Professor of Genetics
P.S. some textual notes
p.53/4 Can you provide a precise date to the 1943 lecture at Rockefeller?
What 'story that Avery was vehemently attacked'?
Source of assertion that Dobzhansky had visited Avery < 1944.
(Question Pollock on:) evidence that Griffith and Avery had never met or corresponded. (What are acceptable standards of proof
for such an assertion).
. . .great, but these things are dangerous when matters are in a qualitative stage.
Accordingly we find another footnote in Boivin's Cold Spring Harbor paper which reads:-
Despite apparently identical experimental conditions, the transformation of R2 into S1 through the action of the desoxyribonucleic
acid of S1 is not regularly produced. In a dozen tubes, containing the same volume of medium and the same dosage of desoxyribonucleic
acid, inoculated with the same number of bacteria, one frequently finds tubes giving rise to transformation side by side with
others where no transformation occurs. The number of bacteria at the beginning and end of the culture and the concentration
of the desoxyribonucleic principle do not allow an explanation on statistical grounds of the proportion of positive results
obtained in the different experiments. All takes place as though a factor, still unknown, were able to facilitate or to prevent
(Boivin, 1947, 8)
To make matters worse other workers had difficulty in repeating Boivin's work, perhaps due to the difference in the competence
of different strains (Ravin, 1969, 65). Had Boivin's strains #17 and #24 been available to other workers, perhaps repetition
would have been achieved, but these "were lost when the tubes containing the parent strains were broken in a careless
accident." (Vendrely, 1972.) Boivin was at the time in hospital following his first serious attack of cancer. "Moreover,"

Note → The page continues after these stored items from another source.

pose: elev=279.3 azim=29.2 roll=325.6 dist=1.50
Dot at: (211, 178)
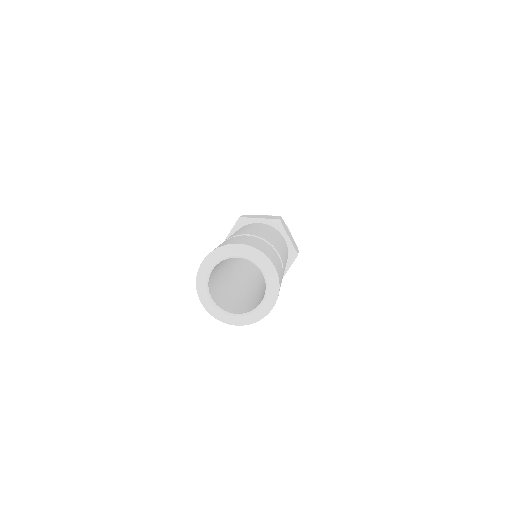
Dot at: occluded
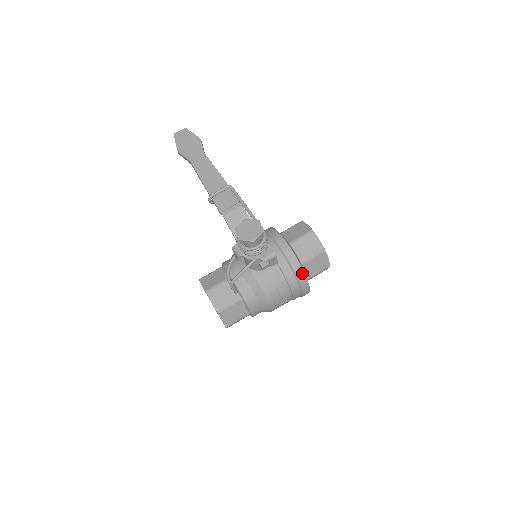
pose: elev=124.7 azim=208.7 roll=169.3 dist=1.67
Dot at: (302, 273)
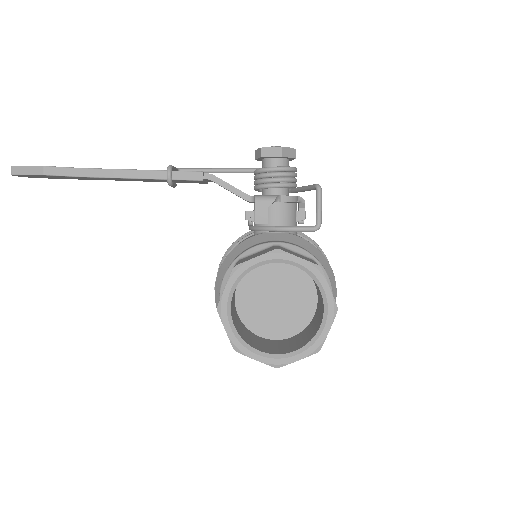
Dot at: occluded
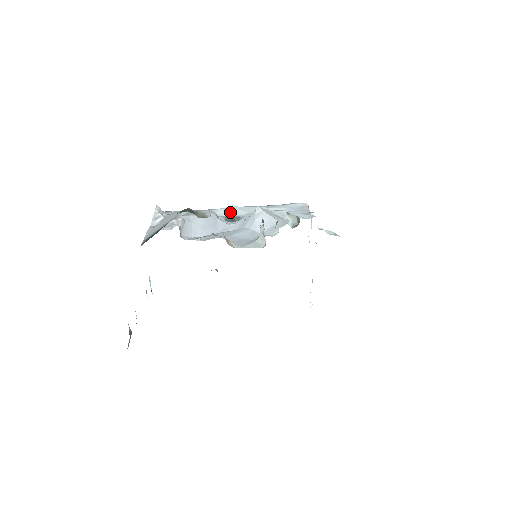
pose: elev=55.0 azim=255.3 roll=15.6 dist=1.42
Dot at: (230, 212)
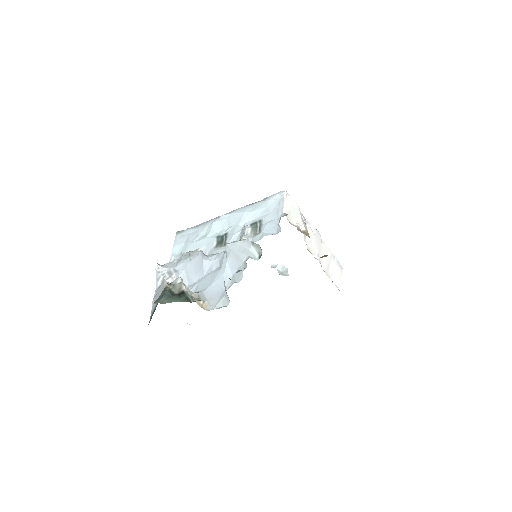
Dot at: (221, 225)
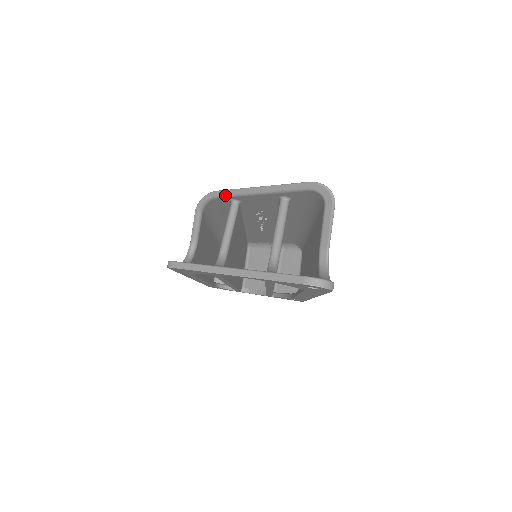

wrote Vendrely, "Lederberg, who I believe, had a duplicate of Boivin's collection, also lost these strains. All these
N.B. We had received strains from Boivin but never confirmed his finding. In correspondence with Tatum, he admitted that
these might have lost their competence in his own hands, and stated he would try to recover others on which he could verify
the transformation himself. His illness supervened. The statement that we lost these strains should not be repeated without
this clarification; it is doubtful that we ever had them.